If you’ve been following the reverse engineering journey — there’s finally data flowing through silicon. The switch is talking to a Cisco Nexus on the other end, forwarding real traffic through the hardware. A simple ping: five packets sent, five received. A small thing in networking, but a massive milestone when every byte is moving through an ASIC you programmed yourself.

I wrote a custom network operating system for the Edgecore AS5610-52X — a 48-port 10GbE whitebox switch powered by a Broadcom BCM56846 (Trident+) ASIC. No proprietary Broadcom SDK. No binary blobs. Just Linux, a custom switch daemon, and a lot of reverse engineering to get pure Linux running on a bare-metal switch.

What’s running

  • Linux 5.10 on the PowerPC P2020 control plane
  • A custom switchd handling all ASIC programming
  • Full DMA packet I/O through the ASIC
  • TAP interfaces for every port — the switch looks like a normal Linux box
  • ARP, ICMP, and L2 forwarding, all working through the silicon

About OpenMDK

During the reverse engineering process I leaned on Broadcom’s OpenMDK — a source-available library (note: source-available, not open-source — it ships under Broadcom’s own license, not an OSI one) with register definitions and basic chip-init routines (CDK/BMD/PHY), published on GitHub only about seven months ago. It was a huge help for identifying register layouts, SerDes firmware loading, and the S-Channel protocol.

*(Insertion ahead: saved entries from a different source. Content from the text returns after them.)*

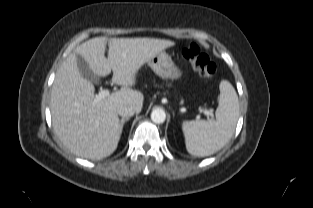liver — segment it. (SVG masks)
<instances>
[{"instance_id":"1","label":"liver","mask_w":313,"mask_h":208,"mask_svg":"<svg viewBox=\"0 0 313 208\" xmlns=\"http://www.w3.org/2000/svg\"><path fill=\"white\" fill-rule=\"evenodd\" d=\"M174 45L165 39L95 37L77 46L59 67L51 91L52 124L60 141L82 158L110 156L122 133L117 106L128 103L137 113L141 111L144 96L131 88L137 73L152 57ZM77 55L98 76L112 71V81L121 89L95 103L94 86L80 73Z\"/></svg>"}]
</instances>
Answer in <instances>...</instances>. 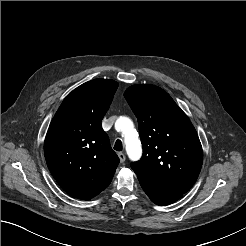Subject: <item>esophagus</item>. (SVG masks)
I'll list each match as a JSON object with an SVG mask.
<instances>
[{"mask_svg":"<svg viewBox=\"0 0 246 246\" xmlns=\"http://www.w3.org/2000/svg\"><path fill=\"white\" fill-rule=\"evenodd\" d=\"M118 157H119L121 163H123L125 161V159H126L125 154L122 153V152L118 153Z\"/></svg>","mask_w":246,"mask_h":246,"instance_id":"esophagus-1","label":"esophagus"}]
</instances>
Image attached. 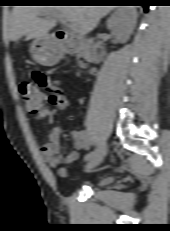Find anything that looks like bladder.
Here are the masks:
<instances>
[{"instance_id": "31cf9c89", "label": "bladder", "mask_w": 170, "mask_h": 231, "mask_svg": "<svg viewBox=\"0 0 170 231\" xmlns=\"http://www.w3.org/2000/svg\"><path fill=\"white\" fill-rule=\"evenodd\" d=\"M115 175L106 176L96 182L97 187H105L111 185L116 180Z\"/></svg>"}]
</instances>
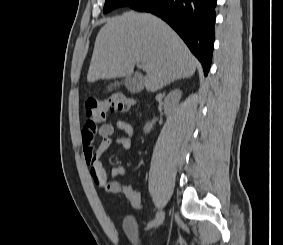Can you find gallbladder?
Instances as JSON below:
<instances>
[{"label":"gallbladder","instance_id":"gallbladder-1","mask_svg":"<svg viewBox=\"0 0 283 245\" xmlns=\"http://www.w3.org/2000/svg\"><path fill=\"white\" fill-rule=\"evenodd\" d=\"M124 84L130 92H134V93L140 92L143 88L142 84L137 80L136 77H129V76L126 77ZM119 85L120 83L118 82L110 84L108 86V91H111L113 87L116 88Z\"/></svg>","mask_w":283,"mask_h":245}]
</instances>
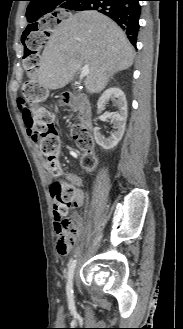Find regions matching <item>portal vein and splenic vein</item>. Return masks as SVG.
Masks as SVG:
<instances>
[{"instance_id": "obj_1", "label": "portal vein and splenic vein", "mask_w": 183, "mask_h": 329, "mask_svg": "<svg viewBox=\"0 0 183 329\" xmlns=\"http://www.w3.org/2000/svg\"><path fill=\"white\" fill-rule=\"evenodd\" d=\"M88 74H89L88 66L83 67L80 74V80Z\"/></svg>"}]
</instances>
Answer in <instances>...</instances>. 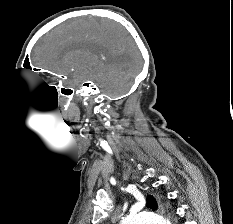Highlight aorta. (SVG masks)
Listing matches in <instances>:
<instances>
[{
    "label": "aorta",
    "mask_w": 233,
    "mask_h": 224,
    "mask_svg": "<svg viewBox=\"0 0 233 224\" xmlns=\"http://www.w3.org/2000/svg\"><path fill=\"white\" fill-rule=\"evenodd\" d=\"M120 224H171L168 219L152 212L130 214Z\"/></svg>",
    "instance_id": "1"
}]
</instances>
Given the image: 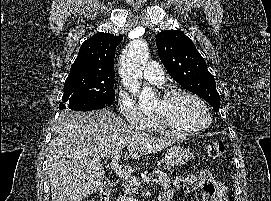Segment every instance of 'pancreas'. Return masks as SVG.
<instances>
[{
	"mask_svg": "<svg viewBox=\"0 0 271 201\" xmlns=\"http://www.w3.org/2000/svg\"><path fill=\"white\" fill-rule=\"evenodd\" d=\"M158 174V182L159 185L161 186V188L163 189H169L171 187V183H170V179L166 174H162L160 172L157 173ZM124 193L126 195H132L136 193V188L132 185H125L124 186Z\"/></svg>",
	"mask_w": 271,
	"mask_h": 201,
	"instance_id": "pancreas-1",
	"label": "pancreas"
}]
</instances>
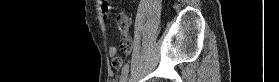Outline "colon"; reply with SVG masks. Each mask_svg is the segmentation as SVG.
<instances>
[{"label": "colon", "mask_w": 279, "mask_h": 82, "mask_svg": "<svg viewBox=\"0 0 279 82\" xmlns=\"http://www.w3.org/2000/svg\"><path fill=\"white\" fill-rule=\"evenodd\" d=\"M129 17L125 13H120L117 18L118 26L123 28L129 25Z\"/></svg>", "instance_id": "obj_1"}]
</instances>
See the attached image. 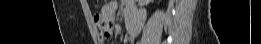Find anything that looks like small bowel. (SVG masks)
<instances>
[{
	"label": "small bowel",
	"mask_w": 261,
	"mask_h": 44,
	"mask_svg": "<svg viewBox=\"0 0 261 44\" xmlns=\"http://www.w3.org/2000/svg\"><path fill=\"white\" fill-rule=\"evenodd\" d=\"M118 6L119 3L117 1L109 2L103 7V19L96 20V29L102 38L109 37L112 34L111 24L116 21V11ZM123 7L125 19L129 18L132 20L131 28L129 31L127 30L123 43L130 44L137 36L139 29L143 24L144 12L129 1L123 2Z\"/></svg>",
	"instance_id": "c3829d8e"
}]
</instances>
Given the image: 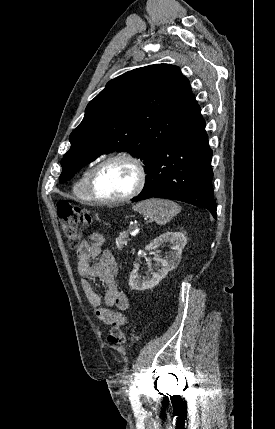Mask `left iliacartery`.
I'll use <instances>...</instances> for the list:
<instances>
[{
    "label": "left iliac artery",
    "instance_id": "44dca946",
    "mask_svg": "<svg viewBox=\"0 0 275 429\" xmlns=\"http://www.w3.org/2000/svg\"><path fill=\"white\" fill-rule=\"evenodd\" d=\"M130 400H131L132 406L134 407L139 406V396L134 386L131 388V391H130Z\"/></svg>",
    "mask_w": 275,
    "mask_h": 429
}]
</instances>
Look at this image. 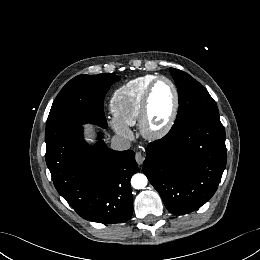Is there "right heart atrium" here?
<instances>
[{"mask_svg": "<svg viewBox=\"0 0 260 260\" xmlns=\"http://www.w3.org/2000/svg\"><path fill=\"white\" fill-rule=\"evenodd\" d=\"M110 125L112 128L119 134L124 137H130L131 131L128 128V126L124 125L120 121H118L116 118H111L110 119Z\"/></svg>", "mask_w": 260, "mask_h": 260, "instance_id": "obj_1", "label": "right heart atrium"}]
</instances>
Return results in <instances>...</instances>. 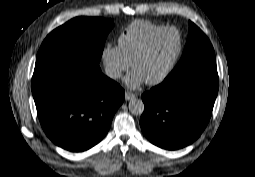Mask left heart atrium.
Instances as JSON below:
<instances>
[{"label":"left heart atrium","mask_w":255,"mask_h":177,"mask_svg":"<svg viewBox=\"0 0 255 177\" xmlns=\"http://www.w3.org/2000/svg\"><path fill=\"white\" fill-rule=\"evenodd\" d=\"M124 82L130 89L135 90L143 85L145 79L136 70H133L125 77Z\"/></svg>","instance_id":"39dd6f15"}]
</instances>
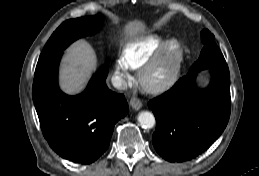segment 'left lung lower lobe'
<instances>
[{
  "mask_svg": "<svg viewBox=\"0 0 259 176\" xmlns=\"http://www.w3.org/2000/svg\"><path fill=\"white\" fill-rule=\"evenodd\" d=\"M211 74L206 89L197 87V73H188L169 91L148 103L156 117L153 145L164 159L171 162L193 159L224 131L230 117L229 71L211 69Z\"/></svg>",
  "mask_w": 259,
  "mask_h": 176,
  "instance_id": "0a47b994",
  "label": "left lung lower lobe"
}]
</instances>
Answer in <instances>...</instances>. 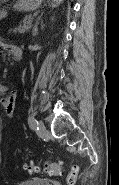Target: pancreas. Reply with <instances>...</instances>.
Masks as SVG:
<instances>
[{
  "label": "pancreas",
  "instance_id": "cf45deb5",
  "mask_svg": "<svg viewBox=\"0 0 119 185\" xmlns=\"http://www.w3.org/2000/svg\"><path fill=\"white\" fill-rule=\"evenodd\" d=\"M32 21H33L32 15L26 16L23 25L16 28L14 32L24 33L25 31H28L32 26Z\"/></svg>",
  "mask_w": 119,
  "mask_h": 185
}]
</instances>
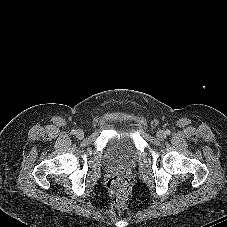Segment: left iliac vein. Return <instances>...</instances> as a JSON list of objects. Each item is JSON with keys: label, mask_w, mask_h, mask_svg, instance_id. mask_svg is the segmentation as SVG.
<instances>
[{"label": "left iliac vein", "mask_w": 227, "mask_h": 227, "mask_svg": "<svg viewBox=\"0 0 227 227\" xmlns=\"http://www.w3.org/2000/svg\"><path fill=\"white\" fill-rule=\"evenodd\" d=\"M157 138L159 139V140H163V139H165L166 138V132L165 131H163V130H159L158 132H157Z\"/></svg>", "instance_id": "left-iliac-vein-1"}]
</instances>
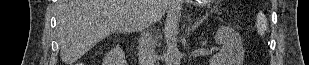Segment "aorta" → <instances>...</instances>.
<instances>
[{
    "mask_svg": "<svg viewBox=\"0 0 309 65\" xmlns=\"http://www.w3.org/2000/svg\"><path fill=\"white\" fill-rule=\"evenodd\" d=\"M178 15H175L170 20V23L167 27V31L169 33L167 39V48L165 52V64L166 65H180L181 55L178 49V45L174 39L178 29Z\"/></svg>",
    "mask_w": 309,
    "mask_h": 65,
    "instance_id": "1",
    "label": "aorta"
}]
</instances>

But OpenMDK does not give you a working NOS. Not even close. There’s no DMA engine configuration for big-endian hosts, no CPU punt setup, no packet I/O framework, no platform integration — it gives you building blocks and you have to figure out the rest. “The rest” turned out to be the hard part. (The full proprietary SDK was reference-only, and never shipped in this work.)

What it took

Ten separate technical breakthroughs that aren’t documented anywhere — from retimer CDR reset sequencing, to big-endian DMA descriptor byte-swapping, to discovering that the ASIC silently strips VLAN tags on CPU-bound frames. Each one was a wall. Each had to be debugged on live hardware with register dumps, hex packet traces, and cross-referencing against reverse-engineered Cumulus Linux captures.

This is just the beginning. L2 switching works. L3 routing runs in the kernel. Next up: more ports, hardware offload, and a proper CLI.